Add support for reading bytecode files with compactiontables for bytecode files.

This shrinks the bytecode file for 176.gcc by about 200K (10%), and 254.gap by
about 167K, a 25% reduction.  There is still a lot of room for improvement in
the encoding of the compaction table.


git-svn-id: https://llvm.org/svn/llvm-project/llvm/trunk@10914 91177308-0d34-0410-b5e6-96231b3b80d8

3 files changed, 186 insertions, 41 deletions

diff --git a/lib/Bytecode/Reader/ConstantReader.cpp b/lib/Bytecode/Reader/ConstantReader.cpp
index c8e9feb..e8cebcb 100644
--- a/lib/Bytecode/Reader/ConstantReader.cpp
+++ b/lib/Bytecode/Reader/ConstantReader.cpp
@@ -1,4 +1,4 @@
-//===- ReadConst.cpp - Code to constants and constant pools ---------------===//
+//===- ConstantReader.cpp - Code to constants and types ====---------------===//
 // 
 //                     The LLVM Compiler Infrastructure
 //
@@ -7,11 +7,8 @@
 // 
 //===----------------------------------------------------------------------===//
 //
-// This file implements functionality to deserialize constants and entire 
-// constant pools.

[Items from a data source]
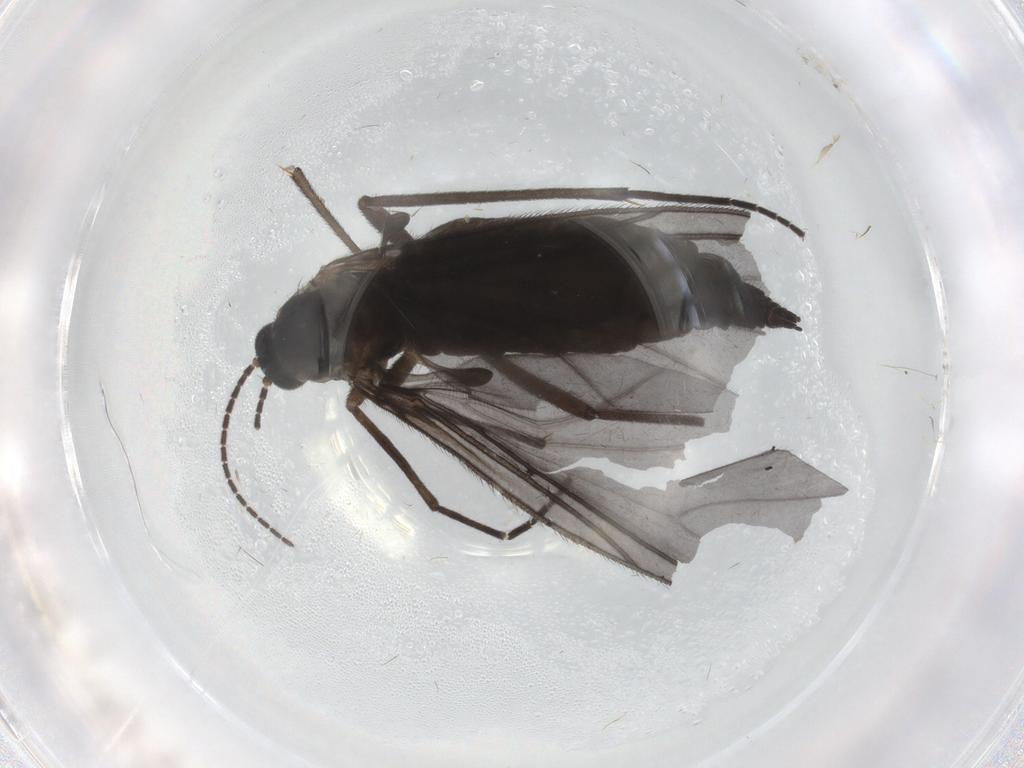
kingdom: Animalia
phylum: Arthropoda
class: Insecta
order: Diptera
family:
---
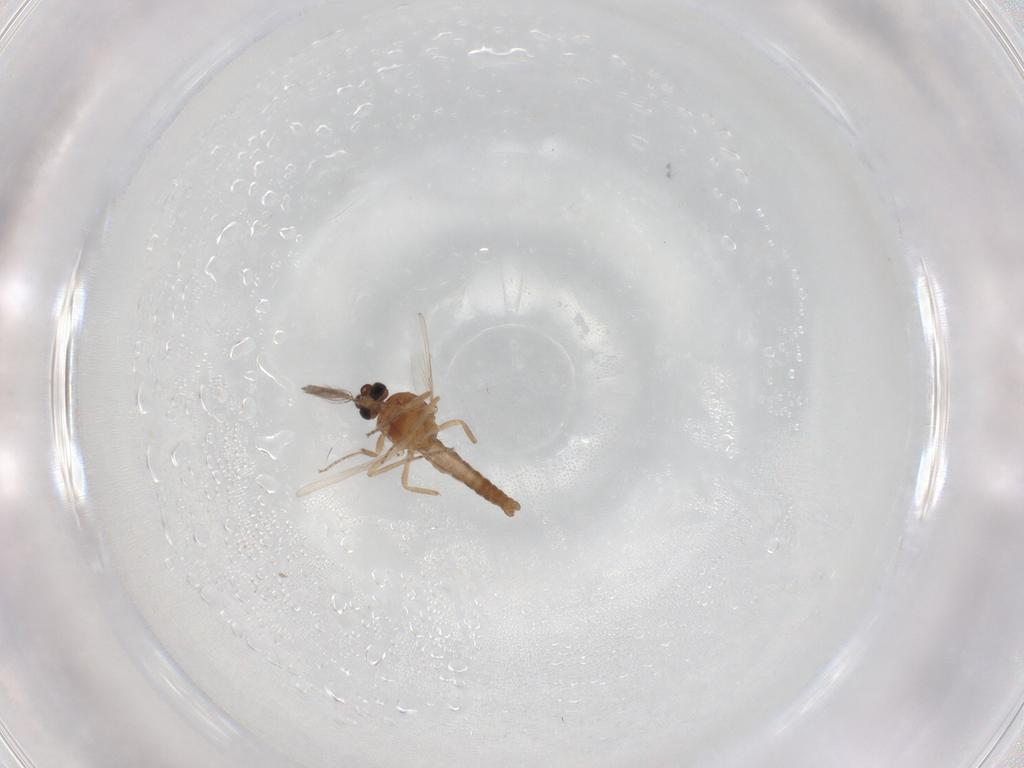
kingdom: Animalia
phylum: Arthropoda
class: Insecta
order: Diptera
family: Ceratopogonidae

* _Given instruction_: Copy out the part of the bytecode reader change that begins at the words "This shrinks the" and stops after the words "the compaction table.".

* _Correct result_:
This shrinks the bytecode file for 176.gcc by about 200K (10%), and 254.gap by
about 167K, a 25% reduction.  There is still a lot of room for improvement in
the encoding of the compaction table.